§ PROBLEMS TO WORK ON:
a) Can you rewrite the renewable energy text from "Once in the" to "energy purchase agreements.", changing "emission free resources" to "zero-emission sources"?
b) Could you carry the renewable energy text forward from its final sentence?

§ TEXT SECTION:
------------------------

Once in the grid, renewable energy is impossible to separate from conventionally generated energy. This makes purchasing of a REC equivalent to purchasing a claim that the REC owner consumed energy from the renewable energy generator. Hence if one purchases sufficient RECs to offset their electric usage, then the REC owner can claim that all of their electricity is generated from renewable resources and in the case of a wind REC they can claim all of the electricity they used was produced from emission free resources. The purchase of a REC does not affect how much renewable energy was made at a precise moment, but it does provide funding for the utility to enter into additional long term renewable energy purchase agreements.
Please consider joining the thousands of Oklahomans who have decided to support Oklahoma’s renewable energy, by purchasing RECs from your electric provider. By Purchasing RECs, you can be a renewable power advocate without having to place a wind turbine in your back yard or solar panels on your roof. For your convenience, we have listed a link below for several local electric and information on buying RECs from them.

------------------------

§ SUPPLIED MATERIAL:
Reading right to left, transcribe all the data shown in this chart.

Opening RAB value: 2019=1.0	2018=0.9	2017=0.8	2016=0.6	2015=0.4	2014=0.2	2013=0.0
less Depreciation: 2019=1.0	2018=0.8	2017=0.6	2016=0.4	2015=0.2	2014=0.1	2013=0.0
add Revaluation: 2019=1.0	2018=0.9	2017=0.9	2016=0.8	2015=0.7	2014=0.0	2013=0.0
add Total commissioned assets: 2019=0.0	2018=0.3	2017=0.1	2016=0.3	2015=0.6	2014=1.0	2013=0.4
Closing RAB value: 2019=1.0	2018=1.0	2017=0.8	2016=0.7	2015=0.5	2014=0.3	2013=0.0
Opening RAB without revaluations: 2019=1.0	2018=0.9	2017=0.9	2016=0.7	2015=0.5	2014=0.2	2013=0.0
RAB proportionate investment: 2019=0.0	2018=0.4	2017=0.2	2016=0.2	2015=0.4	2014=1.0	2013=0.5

------------------------

§ ANSWERS FOR EACH ITEM:
a)
Once in the grid, renewable energy is impossible to separate from conventionally generated energy. This makes purchasing of a REC equivalent to purchasing a claim that the REC owner consumed energy from the renewable energy generator. Hence if one purchases sufficient RECs to offset their electric usage, then the REC owner can claim that all of their electricity is generated from renewable resources and in the case of a wind REC they can claim all of the electricity they used was produced from zero-emission sources. The purchase of a REC does not affect how much renewable energy was made at a precise moment, but it does provide funding for the utility to enter into additional long term renewable energy purchase agreements.

b)
Oklahoma offers a variety of incentives for renewable energy technologies. For a complete listing, including links to reference statues and legislation, please see the Database of State Incentives for Renewables and Efficiency (DSIRE) at : www.dsireusa.org
Oklahoma offers net metering for those energy systems up to 100kw in size, or 25,000 khw/year, whichever is less. Utilities are not allowed to impose extra charges for customers signed up for net metering, nor are they allowed to require new liability insurance as a condition for interconnection. Utilities are also not required to purchase net excess generation (NEG) from customers. However, a customer may request that the utility purchase NEG. If the utility agrees, then NEG will be purchased at the utility's avoided-cost rate. Systems must be installed and maintained in compliance with the National Electric Code (NEC). An external disconnect switch is required.
Eligible technologies include: Solar Thermal Electric, Photovoltaics, Wind, Biomass, Hydroelectric, Geothermal Electric, Municipal Solid Waste, CHP/Cogeneration, and Small Hydroelectric.
Learn about net metering or distributed generation options, especially if you have service from OG&E.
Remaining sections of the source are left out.